__TASK DATA__

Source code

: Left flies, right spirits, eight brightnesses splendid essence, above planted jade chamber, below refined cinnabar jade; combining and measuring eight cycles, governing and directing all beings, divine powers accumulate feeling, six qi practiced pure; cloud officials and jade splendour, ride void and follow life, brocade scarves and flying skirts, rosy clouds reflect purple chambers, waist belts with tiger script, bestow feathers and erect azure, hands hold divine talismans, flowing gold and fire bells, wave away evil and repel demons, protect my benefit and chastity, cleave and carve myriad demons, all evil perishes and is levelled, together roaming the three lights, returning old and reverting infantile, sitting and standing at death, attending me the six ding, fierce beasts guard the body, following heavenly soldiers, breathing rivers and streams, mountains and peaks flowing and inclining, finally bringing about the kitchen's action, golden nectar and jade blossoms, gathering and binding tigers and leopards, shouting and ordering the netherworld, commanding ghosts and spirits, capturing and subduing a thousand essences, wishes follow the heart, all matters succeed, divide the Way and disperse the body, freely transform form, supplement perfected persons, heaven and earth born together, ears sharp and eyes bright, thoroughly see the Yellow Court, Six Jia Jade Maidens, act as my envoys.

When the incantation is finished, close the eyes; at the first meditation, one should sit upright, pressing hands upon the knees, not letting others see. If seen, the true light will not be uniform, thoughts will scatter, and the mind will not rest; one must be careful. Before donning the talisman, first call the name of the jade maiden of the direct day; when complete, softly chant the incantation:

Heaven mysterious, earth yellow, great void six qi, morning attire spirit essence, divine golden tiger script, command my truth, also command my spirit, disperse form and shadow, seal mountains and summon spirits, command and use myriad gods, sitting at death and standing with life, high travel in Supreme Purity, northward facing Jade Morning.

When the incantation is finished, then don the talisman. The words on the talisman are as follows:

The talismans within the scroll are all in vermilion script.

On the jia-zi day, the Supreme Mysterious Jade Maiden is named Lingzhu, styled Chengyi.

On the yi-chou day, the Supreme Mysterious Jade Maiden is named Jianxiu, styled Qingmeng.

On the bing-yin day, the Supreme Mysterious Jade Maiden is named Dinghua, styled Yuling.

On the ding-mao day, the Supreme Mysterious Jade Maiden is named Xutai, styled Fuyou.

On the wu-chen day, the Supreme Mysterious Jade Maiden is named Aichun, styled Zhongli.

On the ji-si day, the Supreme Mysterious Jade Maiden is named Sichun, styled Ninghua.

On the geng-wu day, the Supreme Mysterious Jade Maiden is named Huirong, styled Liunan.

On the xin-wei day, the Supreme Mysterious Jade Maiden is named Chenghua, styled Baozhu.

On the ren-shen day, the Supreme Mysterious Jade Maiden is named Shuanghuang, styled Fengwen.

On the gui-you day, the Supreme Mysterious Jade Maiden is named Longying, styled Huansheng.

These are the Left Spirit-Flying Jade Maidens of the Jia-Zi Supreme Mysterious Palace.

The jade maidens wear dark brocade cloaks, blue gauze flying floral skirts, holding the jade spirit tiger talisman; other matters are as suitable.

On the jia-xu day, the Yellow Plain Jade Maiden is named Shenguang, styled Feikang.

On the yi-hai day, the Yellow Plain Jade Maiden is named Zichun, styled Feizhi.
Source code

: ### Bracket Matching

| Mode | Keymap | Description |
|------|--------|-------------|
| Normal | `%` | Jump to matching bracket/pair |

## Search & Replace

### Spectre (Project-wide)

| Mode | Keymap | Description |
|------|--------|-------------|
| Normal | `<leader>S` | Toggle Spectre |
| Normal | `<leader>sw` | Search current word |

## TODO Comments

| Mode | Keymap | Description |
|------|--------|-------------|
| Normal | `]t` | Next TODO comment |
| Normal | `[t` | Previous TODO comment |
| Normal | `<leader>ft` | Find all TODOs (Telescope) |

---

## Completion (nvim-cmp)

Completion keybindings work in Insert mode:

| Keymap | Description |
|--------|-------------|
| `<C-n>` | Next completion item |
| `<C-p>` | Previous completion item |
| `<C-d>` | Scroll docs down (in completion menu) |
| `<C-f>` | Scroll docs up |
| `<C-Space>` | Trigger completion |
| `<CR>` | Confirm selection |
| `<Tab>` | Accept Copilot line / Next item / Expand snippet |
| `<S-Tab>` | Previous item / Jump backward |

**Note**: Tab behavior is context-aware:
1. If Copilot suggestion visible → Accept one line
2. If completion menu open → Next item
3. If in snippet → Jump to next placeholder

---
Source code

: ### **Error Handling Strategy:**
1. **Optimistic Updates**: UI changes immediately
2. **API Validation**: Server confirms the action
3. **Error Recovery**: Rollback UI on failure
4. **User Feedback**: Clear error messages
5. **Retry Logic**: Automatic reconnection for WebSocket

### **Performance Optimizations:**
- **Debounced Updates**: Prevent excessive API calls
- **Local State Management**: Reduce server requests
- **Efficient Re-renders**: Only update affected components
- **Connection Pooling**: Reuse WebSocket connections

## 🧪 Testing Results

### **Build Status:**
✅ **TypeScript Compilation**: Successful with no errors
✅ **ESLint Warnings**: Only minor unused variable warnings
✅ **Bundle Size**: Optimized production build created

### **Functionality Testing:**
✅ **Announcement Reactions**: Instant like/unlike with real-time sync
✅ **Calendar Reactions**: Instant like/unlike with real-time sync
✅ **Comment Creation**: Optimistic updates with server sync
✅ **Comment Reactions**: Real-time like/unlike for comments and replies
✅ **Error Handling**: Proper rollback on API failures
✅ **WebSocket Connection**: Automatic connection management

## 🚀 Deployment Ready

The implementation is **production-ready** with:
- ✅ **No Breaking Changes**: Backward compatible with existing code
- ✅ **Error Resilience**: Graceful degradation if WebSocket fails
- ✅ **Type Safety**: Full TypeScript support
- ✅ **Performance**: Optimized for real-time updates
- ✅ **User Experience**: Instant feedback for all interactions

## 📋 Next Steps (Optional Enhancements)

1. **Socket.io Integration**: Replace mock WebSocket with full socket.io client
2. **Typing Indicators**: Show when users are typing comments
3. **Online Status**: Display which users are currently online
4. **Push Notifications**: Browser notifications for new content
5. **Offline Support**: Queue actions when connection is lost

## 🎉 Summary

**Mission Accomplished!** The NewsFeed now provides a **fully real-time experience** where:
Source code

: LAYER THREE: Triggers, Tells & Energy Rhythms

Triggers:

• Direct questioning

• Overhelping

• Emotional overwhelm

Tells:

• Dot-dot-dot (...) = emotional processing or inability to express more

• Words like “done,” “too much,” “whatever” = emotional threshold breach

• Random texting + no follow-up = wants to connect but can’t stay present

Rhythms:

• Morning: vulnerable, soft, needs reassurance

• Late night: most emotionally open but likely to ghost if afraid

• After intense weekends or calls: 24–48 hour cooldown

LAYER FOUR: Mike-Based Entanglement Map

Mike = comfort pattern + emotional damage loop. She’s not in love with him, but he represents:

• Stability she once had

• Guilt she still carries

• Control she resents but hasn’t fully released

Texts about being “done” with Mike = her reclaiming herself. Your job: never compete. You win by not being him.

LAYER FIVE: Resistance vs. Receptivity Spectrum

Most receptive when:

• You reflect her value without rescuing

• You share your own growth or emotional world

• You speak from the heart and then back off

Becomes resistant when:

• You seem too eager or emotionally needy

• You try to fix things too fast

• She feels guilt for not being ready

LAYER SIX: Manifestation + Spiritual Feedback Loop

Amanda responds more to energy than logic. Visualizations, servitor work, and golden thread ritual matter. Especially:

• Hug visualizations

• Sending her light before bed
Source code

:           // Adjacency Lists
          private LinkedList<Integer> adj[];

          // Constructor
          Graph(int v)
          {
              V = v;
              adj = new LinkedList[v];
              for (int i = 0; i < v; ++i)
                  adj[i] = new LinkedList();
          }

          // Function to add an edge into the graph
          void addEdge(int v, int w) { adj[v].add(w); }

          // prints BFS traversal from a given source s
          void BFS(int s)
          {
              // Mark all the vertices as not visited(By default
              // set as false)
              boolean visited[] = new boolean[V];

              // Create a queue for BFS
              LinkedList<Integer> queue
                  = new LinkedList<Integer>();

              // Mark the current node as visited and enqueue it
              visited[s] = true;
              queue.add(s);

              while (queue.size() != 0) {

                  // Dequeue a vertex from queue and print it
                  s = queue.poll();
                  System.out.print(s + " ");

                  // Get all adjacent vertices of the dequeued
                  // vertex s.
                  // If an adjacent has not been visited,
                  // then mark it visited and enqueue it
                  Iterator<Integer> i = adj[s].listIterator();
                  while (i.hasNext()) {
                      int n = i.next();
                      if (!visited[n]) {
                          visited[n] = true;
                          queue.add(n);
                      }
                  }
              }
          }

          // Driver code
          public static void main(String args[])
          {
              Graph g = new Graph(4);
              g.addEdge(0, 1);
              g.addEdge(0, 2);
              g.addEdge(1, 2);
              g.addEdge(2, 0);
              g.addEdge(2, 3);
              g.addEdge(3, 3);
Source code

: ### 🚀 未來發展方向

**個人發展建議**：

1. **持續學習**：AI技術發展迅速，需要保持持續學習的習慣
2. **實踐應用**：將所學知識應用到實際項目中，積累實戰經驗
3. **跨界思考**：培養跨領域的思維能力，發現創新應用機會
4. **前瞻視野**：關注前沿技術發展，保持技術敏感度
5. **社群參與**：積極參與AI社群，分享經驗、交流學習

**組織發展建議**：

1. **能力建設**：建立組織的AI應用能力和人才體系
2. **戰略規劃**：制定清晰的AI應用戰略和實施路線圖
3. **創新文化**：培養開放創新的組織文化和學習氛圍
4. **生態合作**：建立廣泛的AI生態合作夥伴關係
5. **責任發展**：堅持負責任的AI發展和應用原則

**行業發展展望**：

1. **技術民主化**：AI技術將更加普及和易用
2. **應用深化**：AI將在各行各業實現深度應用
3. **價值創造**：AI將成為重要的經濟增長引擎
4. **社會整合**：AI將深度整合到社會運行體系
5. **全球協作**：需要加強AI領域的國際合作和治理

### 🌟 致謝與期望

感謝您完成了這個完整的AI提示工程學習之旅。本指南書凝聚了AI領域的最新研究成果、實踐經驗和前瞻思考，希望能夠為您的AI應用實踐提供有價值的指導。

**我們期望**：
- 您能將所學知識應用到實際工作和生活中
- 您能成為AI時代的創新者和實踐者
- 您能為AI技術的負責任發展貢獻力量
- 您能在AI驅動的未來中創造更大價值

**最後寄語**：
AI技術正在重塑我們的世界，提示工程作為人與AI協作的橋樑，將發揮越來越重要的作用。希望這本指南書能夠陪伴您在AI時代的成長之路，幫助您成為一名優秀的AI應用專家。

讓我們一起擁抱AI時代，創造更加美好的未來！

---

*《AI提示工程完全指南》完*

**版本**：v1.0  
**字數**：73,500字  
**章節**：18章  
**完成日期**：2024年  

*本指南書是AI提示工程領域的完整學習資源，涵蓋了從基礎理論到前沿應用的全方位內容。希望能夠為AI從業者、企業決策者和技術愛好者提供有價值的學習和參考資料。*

__THE TASK__
Gather every line of the entries above that contains the word "Optimized", and copy each such line in full.

__SOLUTION TO THIS EXERCISE__
✅ **Bundle Size**: Optimized production build created
- ✅ **Performance**: Optimized for real-time updates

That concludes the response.